*Data provided*.
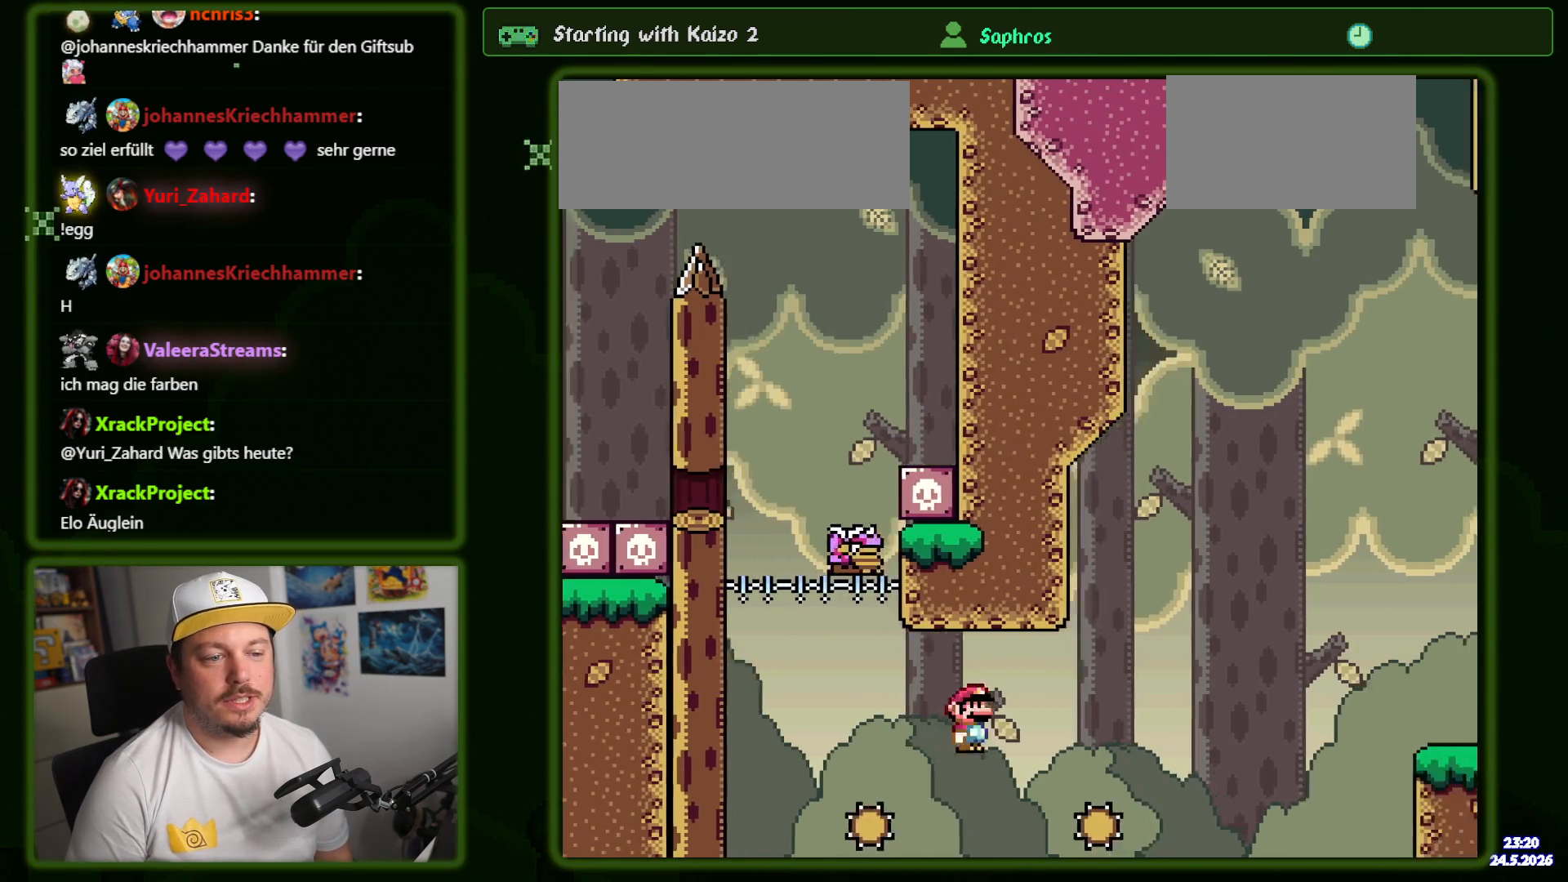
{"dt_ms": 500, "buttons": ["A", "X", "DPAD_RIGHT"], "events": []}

---

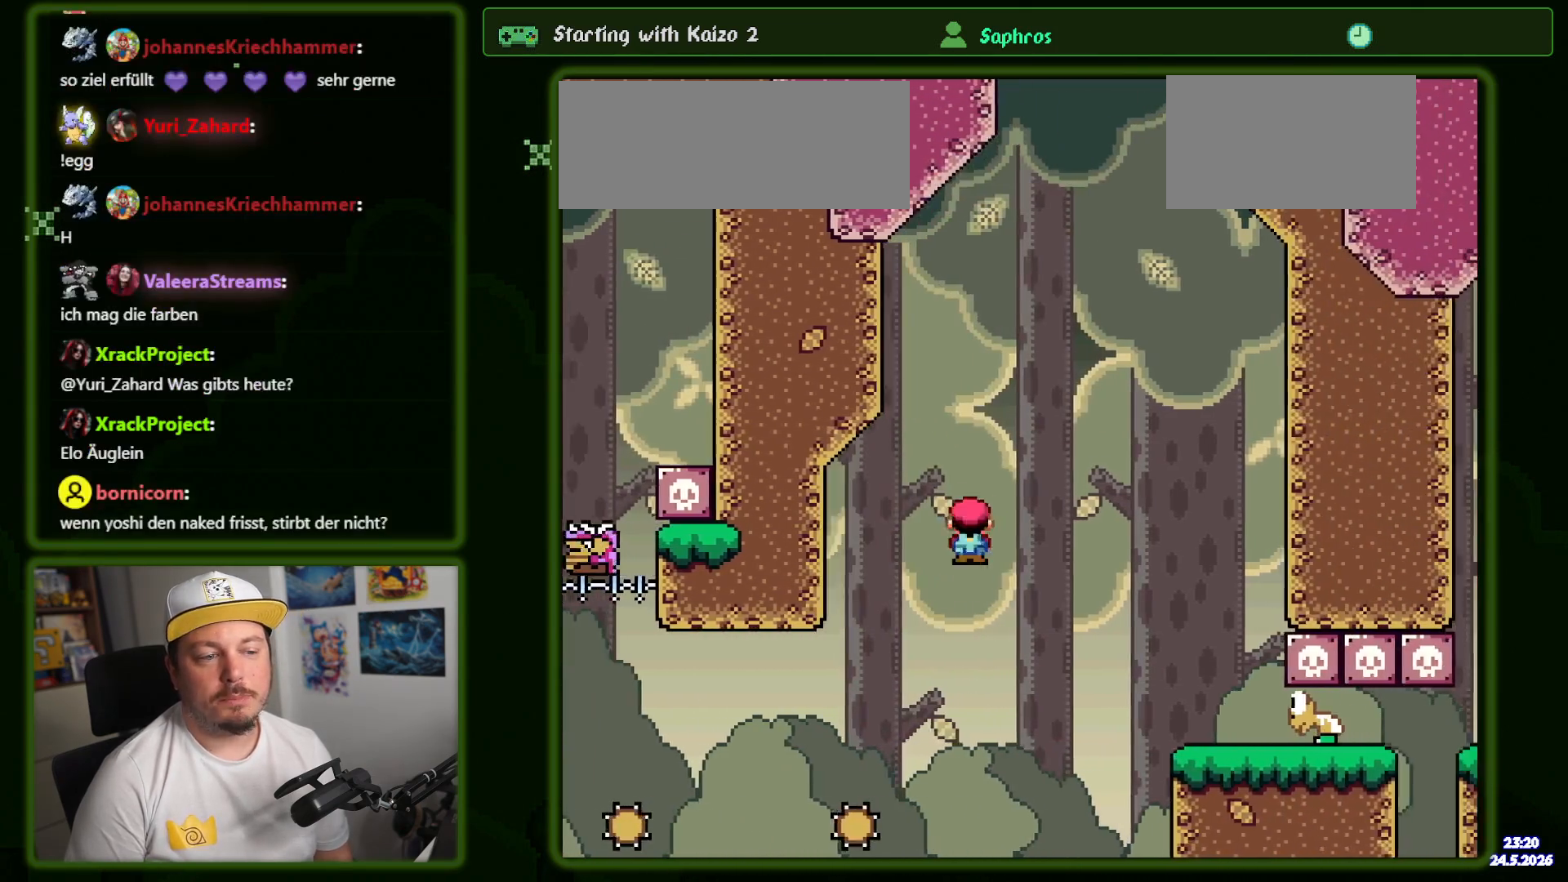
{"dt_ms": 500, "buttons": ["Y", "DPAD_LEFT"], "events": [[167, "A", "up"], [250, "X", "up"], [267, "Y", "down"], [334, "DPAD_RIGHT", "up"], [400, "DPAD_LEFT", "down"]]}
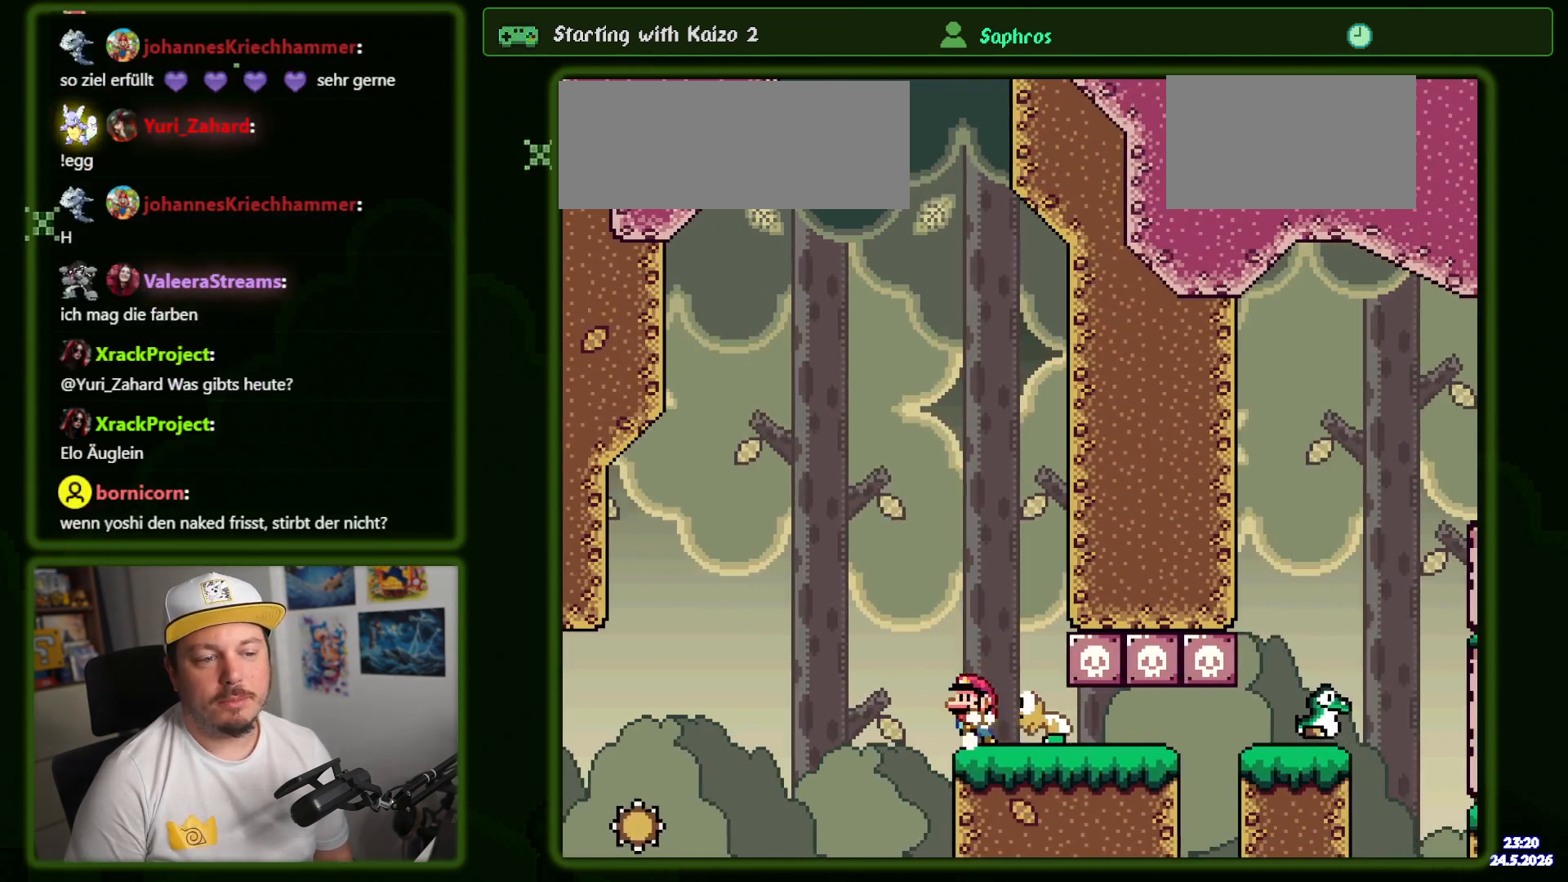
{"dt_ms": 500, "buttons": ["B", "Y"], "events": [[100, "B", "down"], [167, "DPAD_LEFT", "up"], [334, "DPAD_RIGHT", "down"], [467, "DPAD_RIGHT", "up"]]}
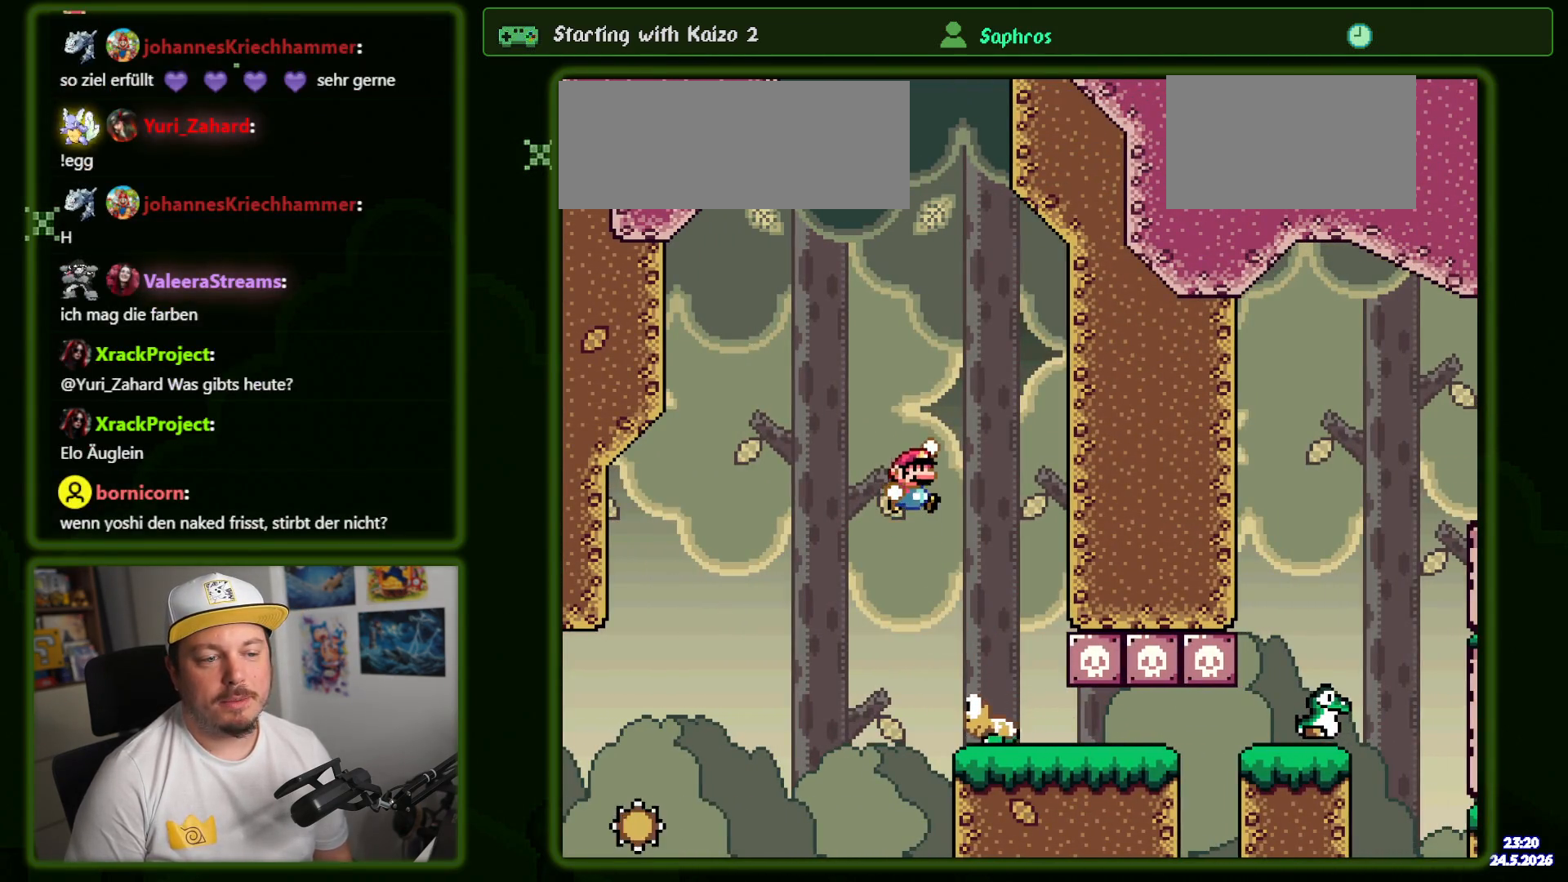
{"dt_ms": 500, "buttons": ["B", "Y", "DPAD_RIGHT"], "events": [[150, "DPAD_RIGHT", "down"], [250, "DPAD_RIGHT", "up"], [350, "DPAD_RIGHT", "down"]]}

*Your goal*. Pull every line containing "down" from the entries above and copy it.

*Completed task*.
{"dt_ms": 500, "buttons": ["Y", "DPAD_LEFT"], "events": [[167, "A", "up"], [250, "X", "up"], [267, "Y", "down"], [334, "DPAD_RIGHT", "up"], [400, "DPAD_LEFT", "down"]]}
{"dt_ms": 500, "buttons": ["B", "Y"], "events": [[100, "B", "down"], [167, "DPAD_LEFT", "up"], [334, "DPAD_RIGHT", "down"], [467, "DPAD_RIGHT", "up"]]}
{"dt_ms": 500, "buttons": ["B", "Y", "DPAD_RIGHT"], "events": [[150, "DPAD_RIGHT", "down"], [250, "DPAD_RIGHT", "up"], [350, "DPAD_RIGHT", "down"]]}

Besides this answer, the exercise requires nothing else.